Variability in Plus Disease Diagnosis using Single and Serial Images

Abstract

Purpose: To assess changes in retinopathy of prematurity (ROP) diagnosis in single and serial retinal images.

Design: Cohort study.

Participants: Cases of ROP recruited from the Imaging and Informatics in Retinopathy of Prematurity (i-ROP) consortium evaluated by 7 graders.

Methods: Seven ophthalmologists reviewed both single and 3 consecutive serial retinal images from 15 cases with ROP, and severity was assigned as plus, preplus, or none. Imaging data were acquired during routine ROP screening from 2011 to 2015, and a reference standard diagnosis was established for each image. A secondary analysis was performed using the i-ROP deep learning system to assign a vascular severity score (VSS) to each image, ranging from 1 to 9, with 9 being the most severe disease. This score has been previously demonstrated to correlate with the International Classification of ROP. Mean plus disease severity was calculated by averaging 14 labels per image in serial and single images to decrease noise.

Main outcome measures: Grading severity of ROP as defined by plus, preplus, or no ROP.

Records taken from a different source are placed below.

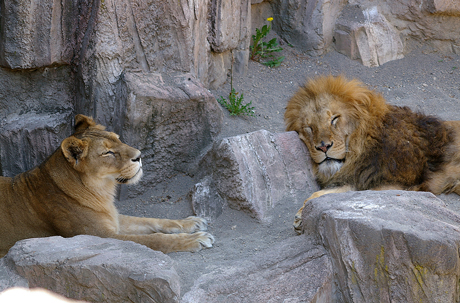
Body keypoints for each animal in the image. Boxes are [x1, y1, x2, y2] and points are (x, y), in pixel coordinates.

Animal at [0, 115, 215, 258]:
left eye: (118, 138)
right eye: (108, 153)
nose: (139, 156)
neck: (101, 191)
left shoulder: (114, 219)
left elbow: (151, 220)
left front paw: (191, 222)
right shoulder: (98, 236)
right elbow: (154, 239)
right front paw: (194, 239)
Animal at [286, 75, 460, 234]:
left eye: (334, 119)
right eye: (309, 128)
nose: (323, 147)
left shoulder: (399, 185)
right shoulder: (356, 178)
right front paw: (301, 214)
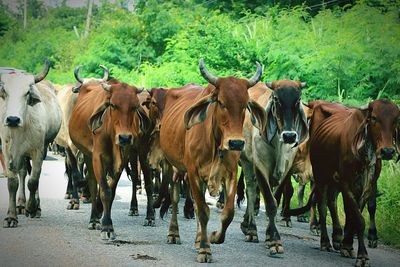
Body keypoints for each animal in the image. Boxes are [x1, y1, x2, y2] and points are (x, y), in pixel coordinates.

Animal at [0, 61, 61, 228]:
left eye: (27, 92)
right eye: (4, 91)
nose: (12, 119)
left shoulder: (38, 151)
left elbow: (33, 181)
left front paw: (32, 208)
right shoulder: (7, 151)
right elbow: (12, 182)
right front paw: (11, 217)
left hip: (42, 148)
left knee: (34, 176)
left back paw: (34, 207)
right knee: (22, 173)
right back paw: (21, 204)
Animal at [69, 73, 150, 241]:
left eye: (134, 107)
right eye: (113, 105)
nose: (124, 138)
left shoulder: (121, 160)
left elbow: (110, 192)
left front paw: (106, 222)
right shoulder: (98, 157)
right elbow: (104, 191)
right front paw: (106, 226)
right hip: (88, 154)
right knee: (93, 183)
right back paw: (93, 219)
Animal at [159, 59, 266, 264]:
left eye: (245, 105)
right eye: (221, 103)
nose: (236, 143)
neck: (215, 144)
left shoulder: (231, 174)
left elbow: (228, 213)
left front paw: (214, 237)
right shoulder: (193, 173)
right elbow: (202, 211)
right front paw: (205, 250)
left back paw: (198, 238)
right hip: (175, 167)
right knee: (175, 198)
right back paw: (174, 234)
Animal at [308, 99, 398, 266]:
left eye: (396, 119)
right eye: (374, 118)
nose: (388, 152)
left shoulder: (368, 186)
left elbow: (356, 214)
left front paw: (348, 245)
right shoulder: (346, 183)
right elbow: (359, 220)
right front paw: (362, 256)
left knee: (331, 202)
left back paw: (338, 237)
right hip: (320, 175)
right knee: (322, 205)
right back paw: (325, 241)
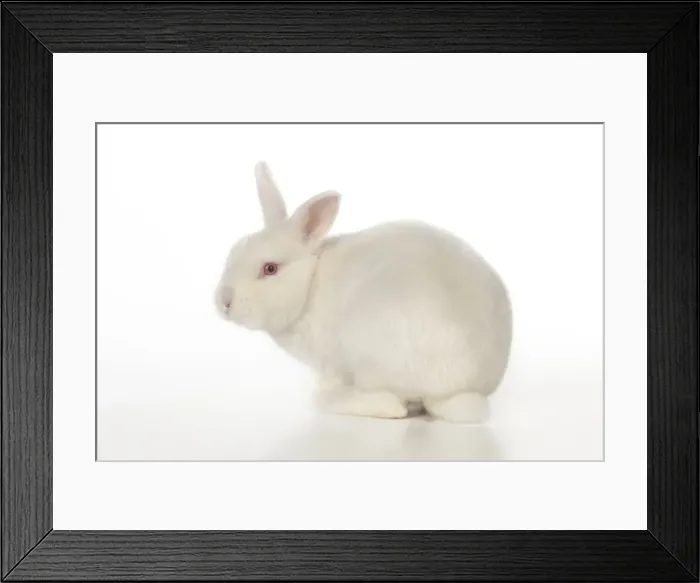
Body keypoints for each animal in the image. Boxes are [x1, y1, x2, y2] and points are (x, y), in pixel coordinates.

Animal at [214, 161, 513, 424]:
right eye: (234, 251)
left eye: (270, 268)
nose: (224, 302)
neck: (310, 281)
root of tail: (460, 389)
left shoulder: (331, 364)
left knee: (392, 405)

Results: Assessment of serial retinal images changed the grading severity for > 50% of the graders, although there was wide variability. Cohen's kappa ranged from 0.29 to 1.0, which showed a wide range of agreement from slight to perfect by each grader. Changes in the grading of serial retinal images were noted more commonly in cases of preplus disease. The mean severity in cases with a diagnosis of plus disease and no disease did not change between single and serial images. The ROP VSS demonstrated good correlation with the range of expert classifications of plus disease and overall agreement with the mode class (P = 0.001). The VSS correlated with mean plus disease severity by expert diagnosis (correlation coefficient, 0.89). The more aggressive graders tended to be influenced by serial images to increase the severity of their grading. The VSS also demonstrated agreement with disease progression across serial images, which progressed to preplus and plus disease.

Conclusions: Clinicians demonstrated variability in ROP diagnosis when presented with both single and serial images. The use of deep learning as a quantitative assessment of plus disease has the potential to standardize ROP diagnosis and treatment.

Keywords: ROP imaging; ROP progression; ROP screening; Retinopathy of prematurity; telemedicine.

Figure 1.

The confusion matrices and weighted kappa values for the assessment of single images versus the same image presented at the end of a series of images (serial), for each grader.

Figure 2.

The mean and mode severity of single and serial images. Using a numeric scale which corresponds to the color spectrum (1 = no plus = green, 5 = preplus, and 9 = plus = red), the above table demonstrates the mean (left) and mode (right) values for each image for the group of experts presented with the single image and serial image set. Qualitatively, the mean severity was higher when the images were presented in series.

Figure 3.

Compared with the standard single image grading, this figure presents the changes in diagnosis across all graders after viewing serial images, organized from least to most aggressive graders (left to right). Graders are presented in the order of least (A) to most aggressive (G) grading. Grayscale boxes indicate images with no change in single versus serial images (white = no retinopathy of prematurity [ROP], light gray = preplus, dark gray = plus). The red boxes indicate a change in diagnosis toward more severe disease with serial image viewing (light red = no ROP to preplus, dark red = preplus to plus). The blue boxes indicate a change in diagnosis toward less severe disease (dark blue = plus to preplus, light blue = preplus to no disease).

Figure 4.

Two sets of serial images of cases with a reference standard diagnosis of preplus disease. For single images, graders viewed only the last image in the series. In set (A), the graders showed diagnostic changes toward more severe disease with serial images. In set (B), the graders showed clinical diagnostic changes toward less severe disease.

Figure 5.

A, Vascular severity scores demonstrated good overall agreement with the mode class as assigned to no plus, preplus, and plus disease (P = 0.001). B, The retinopathy of prematurity (ROP) vascular severity score correlated with the range of disease severity, as determined by averaging the clinician responses of disease severity (no plus disease = 1, preplus = 5, plus disease = 9) with a correlation coefficient of 0.8.